In the April issue of the Herder Korrespondenz, the German journalist Benjamin Leven recalls how German Catholics have been receiving with incomprehension, and even contempt, the criticisms of the German Synodal Way coming from Poland and Northern Europe. He underlines the extent to which, in his country, the positions taken by the Synodal Way – women deacons, marriage of priests, ordination of women, intercommunion – are part of the “dominant societal evidence.” According to Leven, this explains why some German members of the Synod are “stunned” that there is even a debate around these issues, which they consider to be “obvious.” The Germans trivialize the “massive differences” between themselves and other churches in the world because those who do not support the Synodal Way are in a clear minority in Germany. Benjamin Leven estimates that only “one fifth or one sixth” of German Catholics do not support the demands for reform, and that the gap is even more pronounced (90% in favor) within the Synodal Way. However this homogeneity is an illusion which German Catholics should be aware of, the German journalist says, because at the end of their synodal journey “the essentials cannot be decided unilaterally in Germany.”

Herder Korrespondenz, German.

Why Jerusalem is expecting an explosive Ramadan

It has been six years since Israel has experienced such a series of attacks. In one week there have been three attacks, which ISIS has claimed responsibility for, and that have left 11 people dead. Terre Sainte magazine reports that the Israeli security services fear that the situation will degenerate, especially with the beginning of Ramadan this weekend. “This period, which sees more than 90,000 Muslims flock every Friday to the Temple Mount in Jerusalem is regularly a source of tension, due to an increased police presence and reinforced controls,” the article says.
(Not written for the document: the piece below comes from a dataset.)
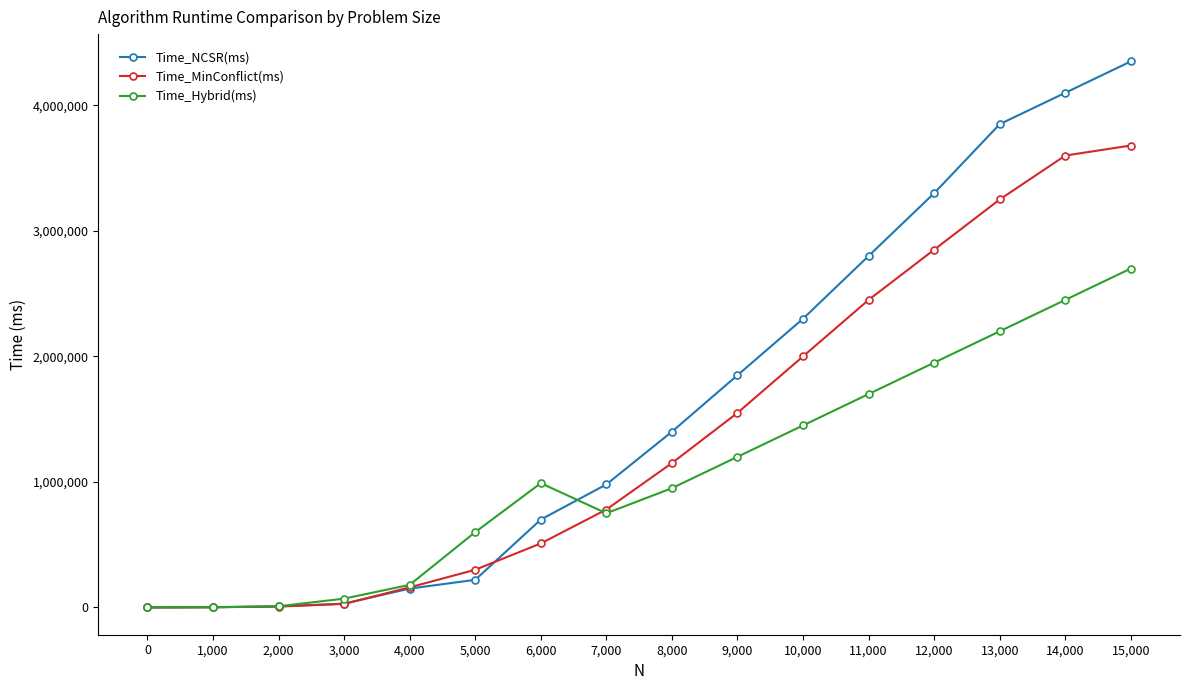

Which series changed the most between 7,000 and 13,000?

Time_NCSR(ms)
The French consular authorities have also said they fear agitated weeks. The current economic context does not help to ease tensions, as the region is also affected by a sharp rise in prices of basic goods. 

Terre Sainte, French

Court allows giant statue of Virgin Mary to be built in Brazil

São Paulo’s state court of appeals has reversed a 2019 decision that had stopped the construction of a giant statue of the Virgin Mary in Aparecida, where Brazil’s major Catholic shrine is located. Crux explains that the work had been interrupted due to a lawsuit filed by the Brazilian Atheists and Agnostics Association (ATEA), which claimed that public funds were being used to pay for religious symbols, which is forbidden by the Brazilian constitution. Gilmar Pinna, the artist who donated the statue in 2017 as part of the celebrations for the 300th anniversary of the apparitions, said almost all the elements of the project had been donated, including the materials for the sculpture and the land where it is built. The stainless steel statue will measure 164-feet (around 50 meters) making it taller than Rio de Janeiro’s Christ the Redeemer. 

Crux, English 

Inauguration of the birthplace of Pope John Paul I in Veneto

Cardinal Albino Luciani, better known as John Paul I, can rejoice from Heaven. The house where he was born, an ancient building located in the center of the village of Canale d’Agordo, in Veneto, has been restored and will be inaugurated on April 23. The festivities will begin in the village church and will be introduced by the Bishop of the Vittorio Veneto diocese, where the house is located. Several interventions will follow, including that of Cardinal Pievigino Beniamino Stella, postulator of the cause of beatification of Albino Luciani. The architect in charge of the restoration and the patriarch of Venice, Monsignor Francesco Moraglia, will also be present. The work and a statue made by the artist Carlo Balljana will then be blessed. The ceremony, which is dear to the hearts of the people of the Italian village, is a further step towards the beatification of Pope John Paul I, which is scheduled for September 4.